Speaking in an interview with the Ghana News Agency as part of this year’s breastfeeding week, the Municipal Nutritionist said breast milk was natural and a good start for children.

The breastmilk he said contained all the essential nutrients needed to boost the immune systems of the babies and was also good for their growth.

World Breastfeeding Week is an annual celebration, which is held every year from August 1 to 7, to highlight the importance of breastfeeding and its importance for the health and safety of infants and young children.

This year’s theme focuses on breastfeeding and work; providing a strategic opportunity to advocate for essential maternity rights that support breastfeeding and maternity leave for a minimum of 18 weeks, ideally more than 6 months and workplace accommodations after this point.

He maintained that babies who lacked the necessary breastfeeding requirements and attention were exposed to diseases, which could affect their growth.

According to the “convention on the Rights of the Child,” every infant and child has the right to good nutrition.

According to the World Health Organisation (WHO), undernutrition is associated with 45 per cent of child deaths.

Globally, in 2020, 149 million children under 5 years were estimated to be stunted (too short for age), 45 million were estimated to be wasted (too thin for height), and 38.9 million were overweight or obese.

Ms Sharon Larbie, Senior Dietician at the Trust Hospital said children who were not poorly breastfed could be affected with various forms of deformity or disability, adding that children could be susceptible to infections if they lacked the essentials in breastfeeding.

She said: “The breast milk helps to build the immunity of the child so if the immunity is not built well, they become susceptible to various infections in the environment and that can cause disability such as blindness, rickets, and lack of brain functions, where the child is unable to absorb in school.

“Breast milk contains all the nutrients that the baby needs from zero to six months to grow well.
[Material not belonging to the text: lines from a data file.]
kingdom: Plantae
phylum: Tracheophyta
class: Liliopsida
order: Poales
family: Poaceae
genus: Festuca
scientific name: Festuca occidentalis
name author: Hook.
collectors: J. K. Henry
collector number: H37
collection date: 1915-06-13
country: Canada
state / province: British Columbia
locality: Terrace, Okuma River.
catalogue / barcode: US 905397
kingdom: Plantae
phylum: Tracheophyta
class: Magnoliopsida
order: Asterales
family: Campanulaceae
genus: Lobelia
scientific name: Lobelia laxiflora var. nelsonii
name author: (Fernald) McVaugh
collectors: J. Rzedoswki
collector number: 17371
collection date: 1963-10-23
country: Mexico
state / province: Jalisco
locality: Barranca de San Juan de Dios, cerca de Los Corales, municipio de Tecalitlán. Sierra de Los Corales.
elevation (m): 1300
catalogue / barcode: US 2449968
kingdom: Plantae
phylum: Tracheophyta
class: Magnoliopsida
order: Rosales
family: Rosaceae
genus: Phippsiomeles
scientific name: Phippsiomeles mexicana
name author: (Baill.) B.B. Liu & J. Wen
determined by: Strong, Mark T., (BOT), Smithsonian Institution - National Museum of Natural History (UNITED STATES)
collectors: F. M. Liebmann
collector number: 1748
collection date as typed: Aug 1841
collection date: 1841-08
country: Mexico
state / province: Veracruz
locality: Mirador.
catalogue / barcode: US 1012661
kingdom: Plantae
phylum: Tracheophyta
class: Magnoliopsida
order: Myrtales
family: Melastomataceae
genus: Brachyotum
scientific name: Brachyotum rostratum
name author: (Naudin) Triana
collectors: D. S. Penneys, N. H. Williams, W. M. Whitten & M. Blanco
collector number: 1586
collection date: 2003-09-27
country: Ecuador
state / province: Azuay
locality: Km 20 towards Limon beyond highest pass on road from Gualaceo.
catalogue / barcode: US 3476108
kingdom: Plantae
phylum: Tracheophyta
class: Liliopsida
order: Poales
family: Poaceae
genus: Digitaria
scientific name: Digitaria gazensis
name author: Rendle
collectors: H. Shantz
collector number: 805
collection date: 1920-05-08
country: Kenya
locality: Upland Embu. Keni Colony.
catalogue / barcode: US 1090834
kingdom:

It also contains water and anti-bodies that help to fight infections and it is advisable to continue breastfeeding for up to two years or more to improve the baby’s immunity,” she added.

Ms Larbie expressed concern that breastfeeding mothers were unable to feed their babies as required despite its importance and reiterated the need to create an enabling environment for them to feed their babies well and ensure the health and safety of children.

She advocated for six months maternity leave, which would help mothers to have enough time to breastfeed their babies well.

“In the absence of the six months maternity leave, mothers can plan ahead to express the breast milk from day one and keep it refrigerated to help in feeding their babies while they are away,” and called for the need to have flexible working conditions for nursing mothers at the workplace,

Mothers with feeding issues due to Cesarean Section (CS) or other health conditions should continue to breastfeed because it will stimulate the body to produce more breast milk, the more the baby suckles, the more the breast produces the milk.”

The Senior Dietician advised the intake of carbohydrates, protein, fruits and vegetables, grains, and enough water, which would help the body to produce more milk.

Some snacks in between, particularly maize and groundnut popularly called in the local parlance, “ebro ne nkatier,” mashed kenkey and corn porridge would also help.

Madam Harriet Botchway, Administrator, Labour, and Policy Institute at the Trade Union Congress (TUC) said some organisations including the TUC have succeeded in creating breastfeeding corners for nursing mothers at the workplace to assist mothers to feed their babies as required whiles being efficient at work.

She encouraged more organisations and institutions to emulate such facilities to help mothers feed their babies well and save innocent children in the country.